After the news conference, Luca Barbareschi, an Italian producer on “An Officer and a Spy,” told Italian news agency Adnkronos that he was concerned by Martel’s comments. He said he was “considering withdrawing” the film from the competition unless Martel clarified her statements and it was clear that the film would get a fair hearing in the jury room.

Later Wednesday, the festival issued a statement in which Martel said she would watch and judge Polanski’s film “like any other in the competition.” She said that her comments had been “deeply misunderstood.”

On Thursday morning, the production team behind “An Officer and a Spy” told news agency Ansa that it was satisfied and had accepted what it called Martel’s “apology.”

Polanski is not expected to appear in Venice with his film, which is a re-telling of France’s infamous Dreyfus Affair, a real-life case of anti-Semitism in the French military that has fascinated the director for years. It stars Jean Dujardin, who won an Oscar for his performance in “The Artist.”

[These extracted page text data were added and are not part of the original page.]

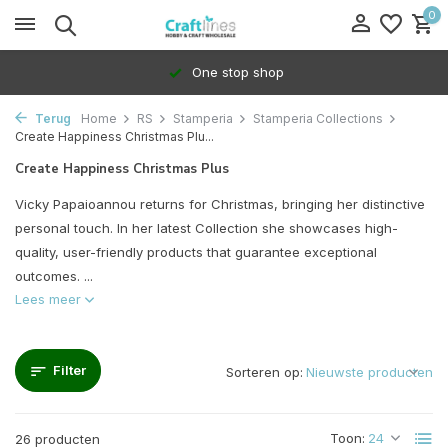
0
100% Dedicated to independents
Terug
Home
RS
Stamperia
Stamperia Collections
Create Happiness Christmas Plu...
Create Happiness Christmas Plus
Vicky Papaioannou returns for Christmas, bringing her distinctive
personal touch. In her latest Collection she showcases high-
quality, user-friendly products that guarantee exceptional
outcomes. ...
Lees meer
Filter
Sorteren op:
Toon:
26 producten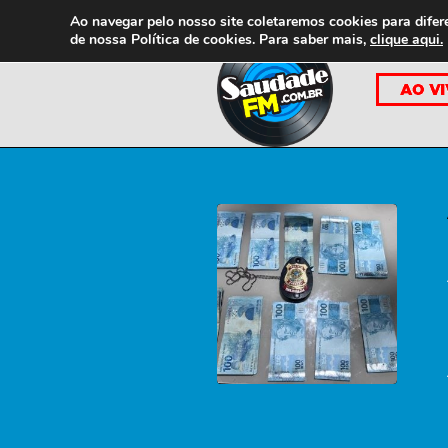
Ao navegar pelo nosso site coletaremos cookies para difer
de nossa
Política de cookies. Para saber mais,
clique aqui.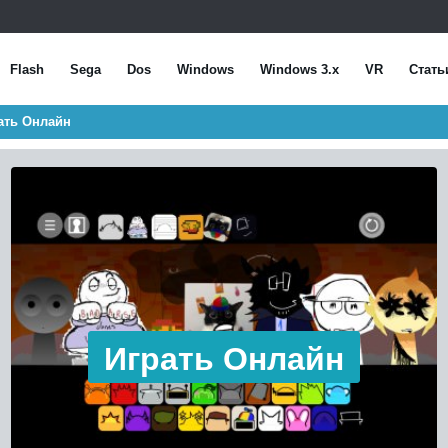
Flash
Sega
Dos
Windows
Windows 3.x
VR
Стать
рать Онлайн
Играть Онлайн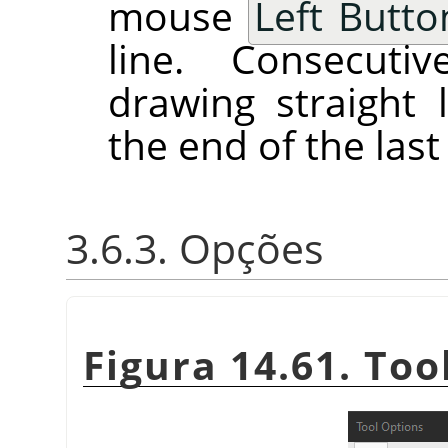
mouse
Left Butto
line. Consecutiv
drawing straight 
the end of the last 
3.6.3. Opções
Figura 14.61. Too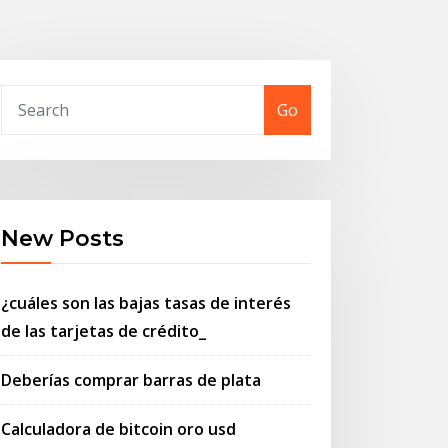
Go
New Posts
¿cuáles son las bajas tasas de interés
de las tarjetas de crédito_
Deberías comprar barras de plata
Calculadora de bitcoin oro usd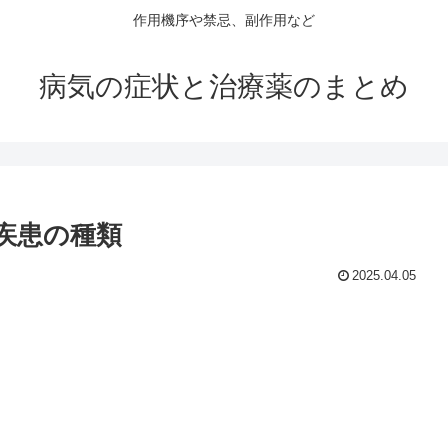
作用機序や禁忌、副作用など
病気の症状と治療薬のまとめ
疾患の種類
2025.04.05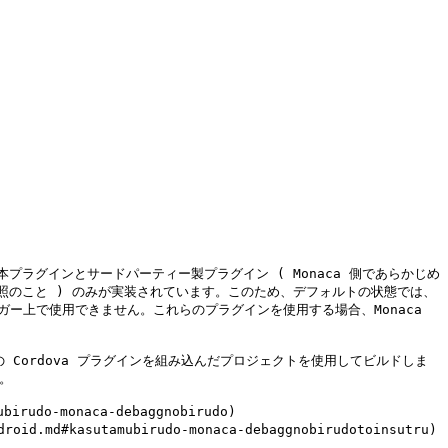
は、基本プラグインとサードパーティー製プラグイン ( Monaca 側であらかじめ
) を参照のこと ) のみが実装されています。このため、デフォルトの状態では、
バッガー上で使用できません。これらのプラグインを使用する場合、Monaca 
外部の Cordova プラグインを組み込んだプロジェクトを使用してビルドしま


rudo-monaca-debaggnobirudo)

md#kasutamubirudo-monaca-debaggnobirudotoinsutru)
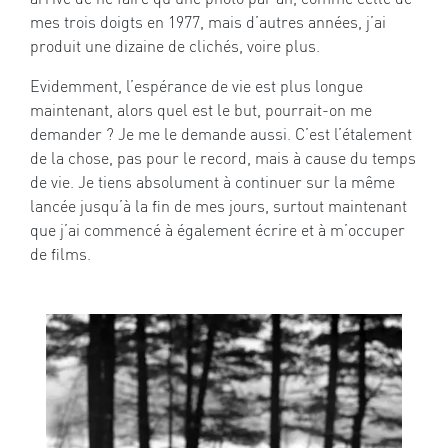
mes trois doigts en 1977, mais d’autres années, j’ai
produit une dizaine de clichés, voire plus.
Evidemment, l’espérance de vie est plus longue
maintenant, alors quel est le but, pourrait-on me
demander ? Je me le demande aussi. C’est l’étalement
de la chose, pas pour le record, mais à cause du temps
de vie. Je tiens absolument à continuer sur la même
lancée jusqu’à la fin de mes jours, surtout maintenant
que j’ai commencé à également écrire et à m’occuper
de films.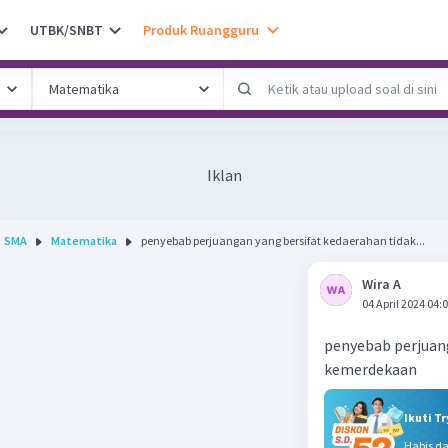
UTBK/SNBT
Produk Ruangguru
Iklan
SMA
Matematika
penyebab perjuangan yang bersifat kedaerahan tidak...
Wira A
04 April 2024 04:
penyebab perjuang
kemerdekaan
Ikuti T
Habis d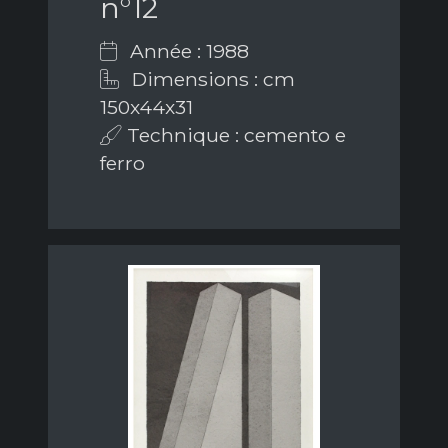
n°12
Année : 1988
Dimensions : cm
150x44x31
Technique : cemento e
ferro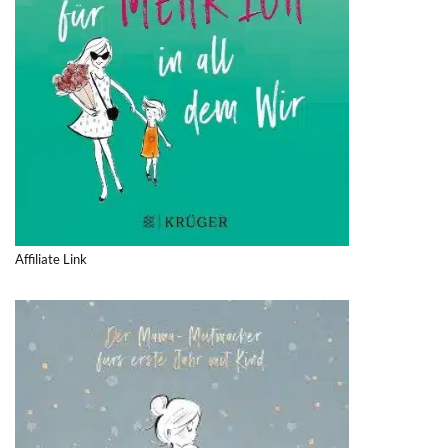
Affiliate Link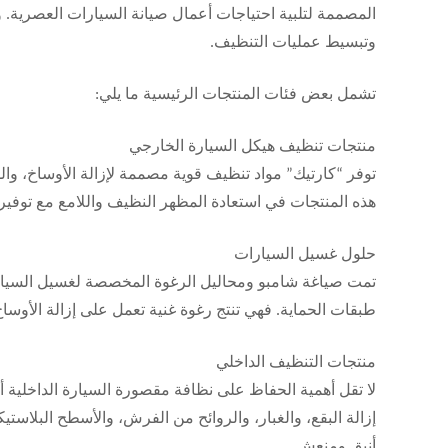
المصممة لتلبية احتياجات أعمال صيانة السيارات العصرية.
وتبسيط عمليات التنظيف.
تشمل بعض فئات المنتجات الرئيسية ما يلي:
منتجات تنظيف هيكل السيارة الخارجي
توفر “كارتيك” مواد تنظيف قوية مصممة لإزالة الأوساخ، وا
هذه المنتجات في استعادة المظهر النظيف واللامع مع توفير ا
حلول غسيل السيارات
تمت صياغة شامبو ومحاليل الرغوة المخصصة لغسيل السيارات
طبقات الحماية. فهي تنتج رغوة غنية تعمل على إزالة الأوساخ ب
منتجات التنظيف الداخلي
لا تقل أهمية الحفاظ على نظافة مقصورة السيارة الداخلية 
إزالة البقع، والغبار، والروائح من الفرش، والأسطح البلاست
أنيق ومنعش.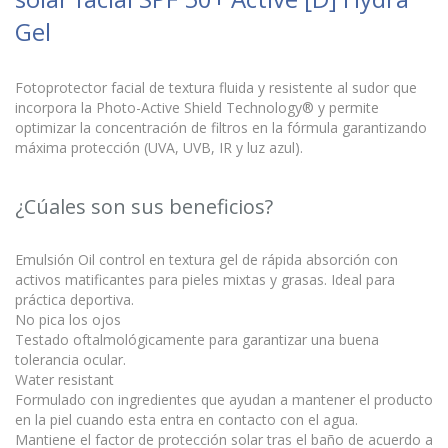
Gel
Fotoprotector facial de textura fluida y resistente al sudor que
incorpora la Photo-Active Shield Technology® y permite
optimizar la concentración de filtros en la fórmula garantizando
máxima protección (UVA, UVB, IR y luz azul).
¿Cúales son sus beneficios?
Emulsión Oil control en textura gel de rápida absorción con
activos matificantes para pieles mixtas y grasas. Ideal para
práctica deportiva.
No pica los ojos
Testado oftalmológicamente para garantizar una buena
tolerancia ocular.
Water resistant
Formulado con ingredientes que ayudan a mantener el producto
en la piel cuando esta entra en contacto con el agua.
Mantiene el factor de protección solar tras el baño de acuerdo a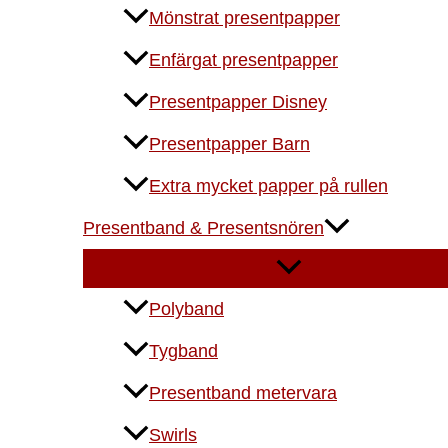
Mönstrat presentpapper
Enfärgat presentpapper
Presentpapper Disney
Presentpapper Barn
Extra mycket papper på rullen
Presentband & Presentsnören
Polyband
Tygband
Presentband metervara
Swirls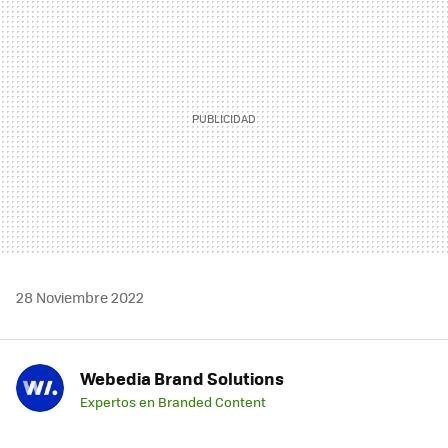
MAIL
28 Noviembre 2022
Webedia Brand Solutions
Expertos en Branded Content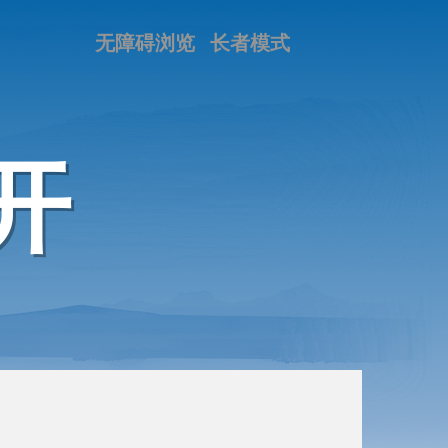
无障碍浏览
长者模式
开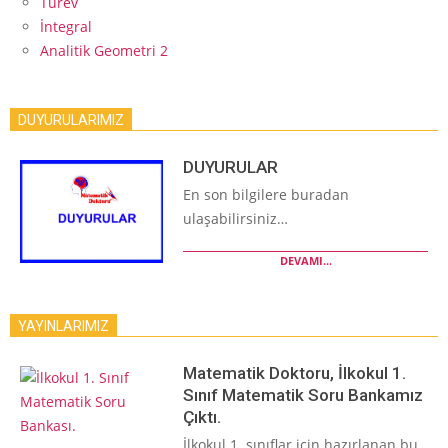
Türev
İntegral
Analitik Geometri 2
DUYURULARIMIZ
DUYURULAR
En son bilgilere buradan
ulaşabilirsiniz…
DEVAMI...
YAYINLARIMIZ
Matematik Doktoru, İlkokul 1.
Sınıf Matematik Soru Bankamız
Çıktı.
İlkokul 1. sınıflar için hazırlanan bu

In press notes for the film, Polanski told an interviewer that the movie was highly personal, alluding to the rape case that has dogged him and received revived scrutiny in the #MeToo era. The U.S. Academy voted last year to expel him from its ranks.

“I sometimes find moments I have experienced myself, I can see the same determination to deny the facts and condemn me for things I have not done,” Polanski said in the interview. “Most of the people who harass me do not know me and know nothing about the case.”